Work order:
Without including the pictures, copy out every line below.
....
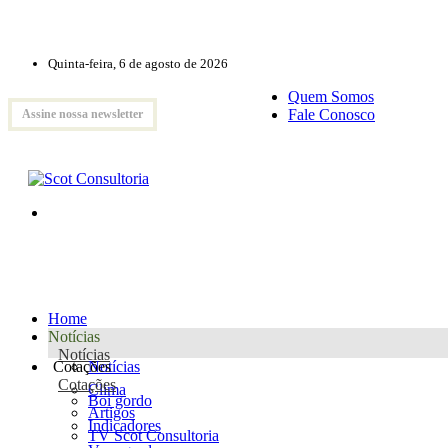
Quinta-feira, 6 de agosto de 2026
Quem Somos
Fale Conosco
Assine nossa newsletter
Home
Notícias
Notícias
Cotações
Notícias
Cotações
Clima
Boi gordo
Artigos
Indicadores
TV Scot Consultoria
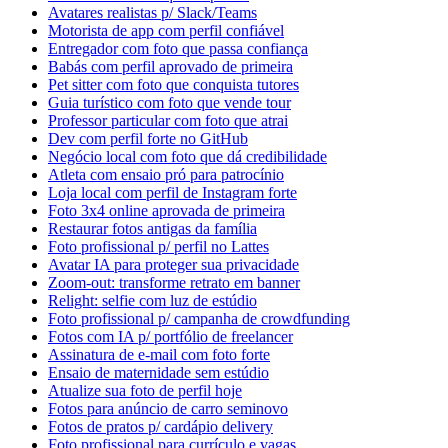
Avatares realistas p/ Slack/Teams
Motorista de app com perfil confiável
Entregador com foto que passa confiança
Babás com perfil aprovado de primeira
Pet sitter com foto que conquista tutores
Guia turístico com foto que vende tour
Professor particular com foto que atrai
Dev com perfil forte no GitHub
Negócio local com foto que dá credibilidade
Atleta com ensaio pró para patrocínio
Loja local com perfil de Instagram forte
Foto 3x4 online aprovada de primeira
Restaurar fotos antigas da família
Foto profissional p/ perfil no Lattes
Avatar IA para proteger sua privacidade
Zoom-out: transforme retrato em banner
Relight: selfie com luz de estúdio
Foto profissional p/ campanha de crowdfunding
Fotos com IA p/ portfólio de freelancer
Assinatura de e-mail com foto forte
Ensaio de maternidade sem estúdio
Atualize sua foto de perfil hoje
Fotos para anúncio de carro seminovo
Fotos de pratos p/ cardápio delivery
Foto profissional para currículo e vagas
....
Your solution:
Quinta-feira, 6 de agosto de 2026
Quem Somos
Fale Conosco
Assine nossa newsletter
Home
Notícias
Notícias
Cotações
Notícias
Cotações
Clima
Boi gordo
Artigos
Indicadores
TV Scot Consultoria
Avatares realistas p/ Slack/Teams
Motorista de app com perfil confiável
Entregador com foto que passa confiança
Babás com perfil aprovado de primeira
Pet sitter com foto que conquista tutores
Guia turístico com foto que vende tour
Professor particular com foto que atrai
Dev com perfil forte no GitHub
Negócio local com foto que dá credibilidade
Atleta com ensaio pró para patrocínio
Loja local com perfil de Instagram forte
Foto 3x4 online aprovada de primeira
Restaurar fotos antigas da família
Foto profissional p/ perfil no Lattes
Avatar IA para proteger sua privacidade
Zoom-out: transforme retrato em banner
Relight: selfie com luz de estúdio
Foto profissional p/ campanha de crowdfunding
Fotos com IA p/ portfólio de freelancer
Assinatura de e-mail com foto forte
Ensaio de maternidade sem estúdio
Atualize sua foto de perfil hoje
Fotos para anúncio de carro seminovo
Fotos de pratos p/ cardápio delivery
Foto profissional para currículo e vagas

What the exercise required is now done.